Les mesures dérogatoires accordées aux banques européennes les inciteront encore moins à octroyer des crédits. La politique monétaire de la BCE a donc atteint ses limites et n’aura que peu ou pas d’impact. Ce n’est pas un reproche. Au contraire. La banque centrale a accompli sa tâche avec courage, mais a dû lutter non seulement contre le marasme économique dans la zone euro mais aussi contre les autorités réglementaires et politiques qui ont instauré des mesures qui auraient pu (peut-être ?) prévenir la crise économique et financière précédente mais n’ont fait que provoquer l’effondrement suivant.

Shame on you. Nous l’avons aussi entendu récemment au parlement britannique. Fait surprenant : à mesure qu’augmentent les chances d’atteindre un accord d’ici au 31 octobre, la bourse britannique baisse. Les investisseurs semblent indiquer par là qu’ils préfèrent un scénario de nouveau report (et d’abandon) du Brexit.

Les bourses d’actions européennes restent très dépendantes de l’extrême faiblesse des taux d’intérêt pour maintenir leurs niveaux actuels. Rien de neuf sous le soleil. Comparées à l’évolution de l’indice des actions de la zone euro depuis 1991, les performances nettement supérieures des obligations d’État italiennes et espagnoles ne manquent pas de surprendre. Pour déconcertante qu’elle soit, cette comparaison illustre très bien la croissance économique anémique dans la zone euro. Seules les baisses de taux ont fait progresser les bourses européennes. La croissance des résultats des entreprises était trop modeste pour y contribuer de manière significative.
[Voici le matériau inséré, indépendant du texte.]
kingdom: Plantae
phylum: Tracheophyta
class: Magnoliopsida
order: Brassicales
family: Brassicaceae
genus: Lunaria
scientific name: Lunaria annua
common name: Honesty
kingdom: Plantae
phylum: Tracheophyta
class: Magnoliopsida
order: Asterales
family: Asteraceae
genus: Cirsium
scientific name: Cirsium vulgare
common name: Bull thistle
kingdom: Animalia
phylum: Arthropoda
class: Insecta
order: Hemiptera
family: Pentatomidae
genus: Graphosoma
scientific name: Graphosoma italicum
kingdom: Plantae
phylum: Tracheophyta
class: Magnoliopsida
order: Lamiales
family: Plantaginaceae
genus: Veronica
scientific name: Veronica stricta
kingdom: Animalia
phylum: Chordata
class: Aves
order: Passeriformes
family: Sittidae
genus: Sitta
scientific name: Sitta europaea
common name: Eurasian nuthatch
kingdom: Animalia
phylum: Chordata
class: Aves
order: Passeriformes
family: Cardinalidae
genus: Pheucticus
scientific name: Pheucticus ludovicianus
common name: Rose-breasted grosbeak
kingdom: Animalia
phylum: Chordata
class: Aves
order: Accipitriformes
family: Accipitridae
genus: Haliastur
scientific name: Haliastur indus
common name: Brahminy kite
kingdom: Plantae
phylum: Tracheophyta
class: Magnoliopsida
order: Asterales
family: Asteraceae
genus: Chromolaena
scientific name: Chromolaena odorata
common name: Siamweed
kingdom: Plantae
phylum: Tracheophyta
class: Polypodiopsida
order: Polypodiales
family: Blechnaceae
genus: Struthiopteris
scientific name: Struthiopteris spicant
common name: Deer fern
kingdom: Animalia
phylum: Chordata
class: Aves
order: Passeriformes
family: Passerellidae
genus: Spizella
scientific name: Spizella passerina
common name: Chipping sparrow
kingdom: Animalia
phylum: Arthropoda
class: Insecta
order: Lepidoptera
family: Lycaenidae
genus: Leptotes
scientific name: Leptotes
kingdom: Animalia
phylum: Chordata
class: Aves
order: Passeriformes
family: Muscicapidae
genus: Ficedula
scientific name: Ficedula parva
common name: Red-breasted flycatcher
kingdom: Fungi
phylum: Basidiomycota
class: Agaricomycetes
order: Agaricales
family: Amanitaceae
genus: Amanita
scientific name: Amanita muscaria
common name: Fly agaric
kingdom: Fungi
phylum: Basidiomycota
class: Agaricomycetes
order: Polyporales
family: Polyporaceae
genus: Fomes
Graphique 4 : Évolution de l’indice des actions de la zone euro, des obligations d’État espagnoles, italiennes, belges et allemandes (durée entre 7 et 10 ans)

Pour notre allocation d’actifs, nous partons du principe que les effets positifs des baisses de taux sont supérieurs à l’impact négatif du ralentissement de la croissance économique. Dans la mesure où les primes de risque peuvent amortir suffisamment les fluctuations prévisibles des marchés financiers, nous avons augmenté légèrement l’allocation en actions, avec un accent persistant aux États-Unis qui s’accompagne d’une préférence accrue pour les entreprises d’utilité publique, l’énergie verte et les fournisseurs du secteur financier. Du côté obligataire, nous restons largement sur la touche. Nous nous contentons d’élargir nos positions en obligations d’État italiennes et d’opérer quelques choix bien réfléchis d’obligations d’entreprise aux États-Unis et en Europe.

 

 

 

 

[i] Nous ne citerons à cet égard que l’exemple notoire des créations d’emplois. Un sujet de prédilection des politiques au pouvoir dans la mesure où la différence entre un nouvel emploi et un ancien job devenu vacant est très floue. Les politiques abusent volontiers de cette zone grise. Ainsi, on a calculé récemment que les créations d’emplois avaient été fortement (et délibérément) surestimées aux États-Unis. Cela n’a pas empêché Powell d’y sauter à pieds joints.

[ii] Ce qui a valu au président de la Fed un surnom douteux : Inspector Clouseau

[iii] Cela s’appelle, « Paint yourself into a corner » . Lors de la précédente baisse de taux en août dernier, il avait évoqué, lors d’une digression, la situation en 1996. Cela signifiait, soit qu’il tablait sur un net redressement de l’économie, soit qu’il prévoyait trois baisses de taux. Dans les deux cas, il se liait à un scénario qui était peu crédible.

[iv] Le commentaire très répandu selon lequel les sondages annonçant la victoire de Clinton étaient faux est donc injuste. Les enquêtes d’opinion avaient bien prédit le nombre de voix, mais leur répartition était impossible à prévoir compte tenu de l’étrange distribution des électeurs sur les divers États, laquelle n’est pas proportionnelle au nombre d’habitants.

[v] Un bon conseil aux États-Unis : restez à l’écart, si possible. Je m’y suis promené quelques fois. L’Iran est un grand pays qui ne peut compter pratiquement que sur sa population jeune très nombreuse. Un ennemi étranger est un cadeau providentiel.

[vi] Née en 1949, Elisabeth Ann Herring. Mais ce nom ne lui a pas paru approprié pour se présenter aux élections présidentielles. Warren est le nom de son premier époux. Nous l’admirons par ailleurs pour sa carrière académique qui lui vaut d’être une des juristes les plus citées des États-Unis.